SOURCE MATERIAL.
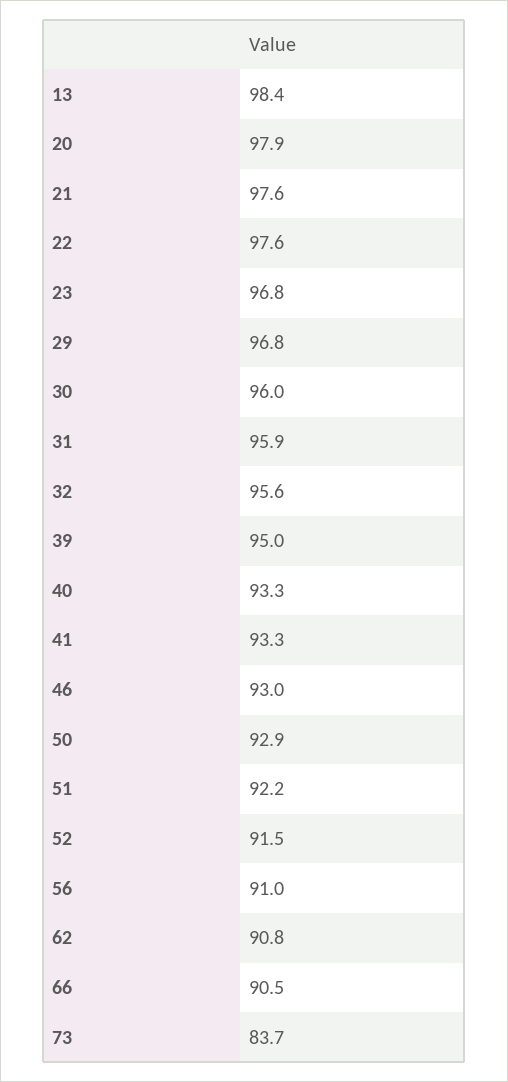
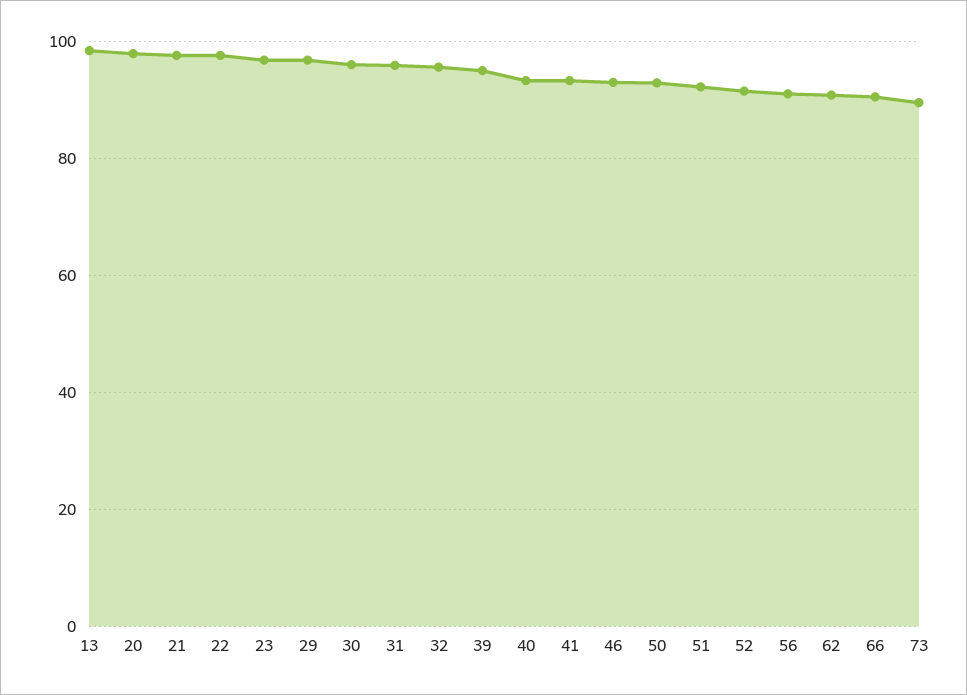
  {
    "13": 98.4,
    "20": 97.9,
    "21": 97.6,
    "22": 97.6,
    "23": 96.8,
    "29": 96.8,
    "30": 96,
    "31": 95.9,
    "32": 95.6,
    "39": 95,
    "40": 93.3,
    "41": 93.3,
    "46": 93,
    "50": 92.9,
    "51": 92.2,
    "52": 91.5,
    "56": 91,
    "62": 90.8,
    "66": 90.5,
-   "73": 83.7
+   "73": 90
  }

PROBLEM. Could you write out the whole listing exactly, skipping every picture?

THE ANSWER.
  {
    "13": 98.4,
    "20": 97.9,
    "21": 97.6,
    "22": 97.6,
    "23": 96.8,
    "29": 96.8,
    "30": 96,
    "31": 95.9,
    "32": 95.6,
    "39": 95,
    "40": 93.3,
    "41": 93.3,
    "46": 93,
    "50": 92.9,
    "51": 92.2,
    "52": 91.5,
    "56": 91,
    "62": 90.8,
    "66": 90.5,
-   "73": 83.7
+   "73": 90
  }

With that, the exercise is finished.